======== Available data

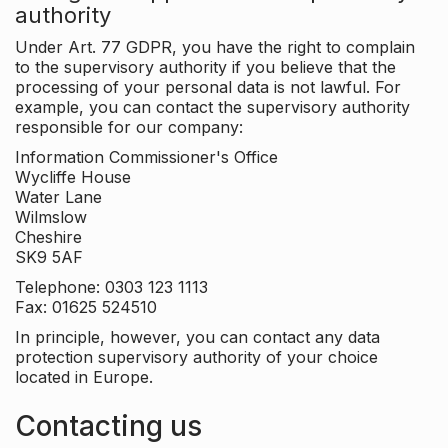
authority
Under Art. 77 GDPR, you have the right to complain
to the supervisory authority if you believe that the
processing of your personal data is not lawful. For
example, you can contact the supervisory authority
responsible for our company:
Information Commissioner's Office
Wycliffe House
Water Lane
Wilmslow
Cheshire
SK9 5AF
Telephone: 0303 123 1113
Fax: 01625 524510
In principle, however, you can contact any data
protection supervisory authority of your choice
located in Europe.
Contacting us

================
======== Available data

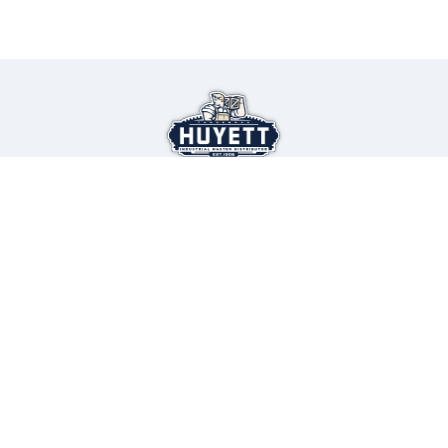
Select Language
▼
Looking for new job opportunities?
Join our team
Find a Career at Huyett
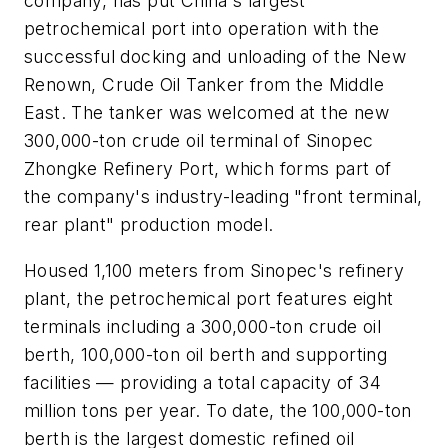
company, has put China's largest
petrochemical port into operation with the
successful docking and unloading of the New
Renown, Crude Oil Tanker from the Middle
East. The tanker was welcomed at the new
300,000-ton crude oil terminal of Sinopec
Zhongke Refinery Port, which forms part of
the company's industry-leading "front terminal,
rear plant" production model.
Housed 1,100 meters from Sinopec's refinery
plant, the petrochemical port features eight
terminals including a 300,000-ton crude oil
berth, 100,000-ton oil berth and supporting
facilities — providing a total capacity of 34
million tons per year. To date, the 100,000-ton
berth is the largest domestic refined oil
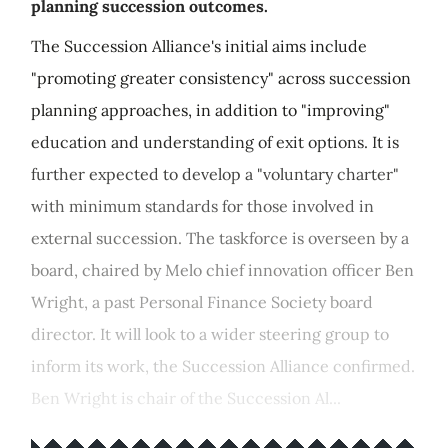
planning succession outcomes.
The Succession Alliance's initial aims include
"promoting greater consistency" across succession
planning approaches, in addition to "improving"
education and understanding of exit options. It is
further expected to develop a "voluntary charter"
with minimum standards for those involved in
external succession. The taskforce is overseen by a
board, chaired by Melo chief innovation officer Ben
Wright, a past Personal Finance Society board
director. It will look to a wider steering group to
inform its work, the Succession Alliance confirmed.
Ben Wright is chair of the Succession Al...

================
======== Available data

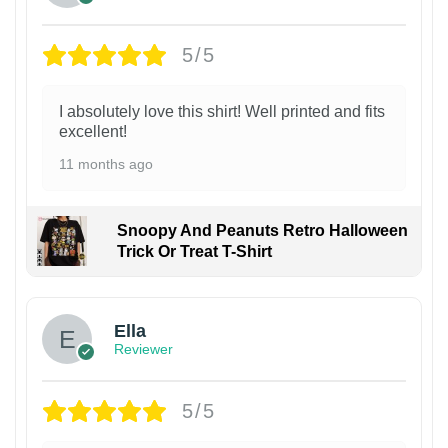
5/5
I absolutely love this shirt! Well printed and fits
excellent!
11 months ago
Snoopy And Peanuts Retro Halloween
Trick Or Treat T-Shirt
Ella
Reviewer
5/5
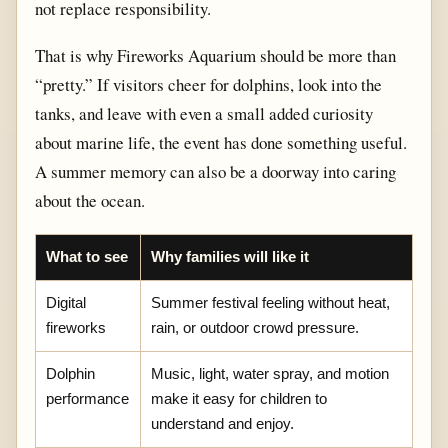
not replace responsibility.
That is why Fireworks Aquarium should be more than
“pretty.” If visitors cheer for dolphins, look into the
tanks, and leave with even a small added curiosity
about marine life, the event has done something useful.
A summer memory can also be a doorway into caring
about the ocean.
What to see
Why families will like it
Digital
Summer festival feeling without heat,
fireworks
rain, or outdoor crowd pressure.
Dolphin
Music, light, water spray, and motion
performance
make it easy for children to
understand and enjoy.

================

→ **About this task**: List every line in the items that contains the word "your". Case counts.

→ **Answer area**:
processing of your personal data is not lawful. For
protection supervisory authority of your choice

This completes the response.